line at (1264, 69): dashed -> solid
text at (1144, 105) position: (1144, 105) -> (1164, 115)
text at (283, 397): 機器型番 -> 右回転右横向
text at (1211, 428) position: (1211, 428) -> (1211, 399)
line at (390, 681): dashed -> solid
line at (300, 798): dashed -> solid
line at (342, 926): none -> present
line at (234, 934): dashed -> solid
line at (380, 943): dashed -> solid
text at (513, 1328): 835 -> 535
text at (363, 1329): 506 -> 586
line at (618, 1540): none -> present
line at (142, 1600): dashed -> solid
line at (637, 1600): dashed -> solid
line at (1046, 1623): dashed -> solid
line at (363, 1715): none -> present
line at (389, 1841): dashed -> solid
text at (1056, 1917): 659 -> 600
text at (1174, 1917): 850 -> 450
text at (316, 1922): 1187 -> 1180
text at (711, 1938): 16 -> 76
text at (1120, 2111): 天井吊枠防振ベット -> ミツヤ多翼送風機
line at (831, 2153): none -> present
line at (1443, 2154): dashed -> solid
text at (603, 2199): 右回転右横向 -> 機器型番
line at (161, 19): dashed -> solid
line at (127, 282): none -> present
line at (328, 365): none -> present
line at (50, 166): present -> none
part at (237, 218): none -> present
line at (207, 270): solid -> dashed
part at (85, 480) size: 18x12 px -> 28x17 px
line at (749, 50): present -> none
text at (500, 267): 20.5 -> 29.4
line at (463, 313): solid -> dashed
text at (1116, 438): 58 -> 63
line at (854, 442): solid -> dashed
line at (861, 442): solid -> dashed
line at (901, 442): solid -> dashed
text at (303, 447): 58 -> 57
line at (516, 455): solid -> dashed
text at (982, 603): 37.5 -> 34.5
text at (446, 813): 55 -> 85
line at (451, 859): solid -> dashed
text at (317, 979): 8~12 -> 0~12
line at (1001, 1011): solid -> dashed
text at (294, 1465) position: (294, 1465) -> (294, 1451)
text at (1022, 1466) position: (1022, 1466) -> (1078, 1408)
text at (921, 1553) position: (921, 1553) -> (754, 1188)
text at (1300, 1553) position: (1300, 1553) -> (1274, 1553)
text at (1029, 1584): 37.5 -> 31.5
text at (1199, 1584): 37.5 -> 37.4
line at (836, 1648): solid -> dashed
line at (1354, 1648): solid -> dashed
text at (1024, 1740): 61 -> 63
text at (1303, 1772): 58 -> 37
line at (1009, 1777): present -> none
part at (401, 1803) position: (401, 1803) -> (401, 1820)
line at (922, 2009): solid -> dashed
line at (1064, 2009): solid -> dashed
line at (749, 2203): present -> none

_Aim of the exercise_.
Quote the records word for word from the first line through the line that contains "line at (380, 943): dashed -> solid", including both of those lines.

_Response_.
line at (1264, 69): dashed -> solid
text at (1144, 105) position: (1144, 105) -> (1164, 115)
text at (283, 397): 機器型番 -> 右回転右横向
text at (1211, 428) position: (1211, 428) -> (1211, 399)
line at (390, 681): dashed -> solid
line at (300, 798): dashed -> solid
line at (342, 926): none -> present
line at (234, 934): dashed -> solid
line at (380, 943): dashed -> solid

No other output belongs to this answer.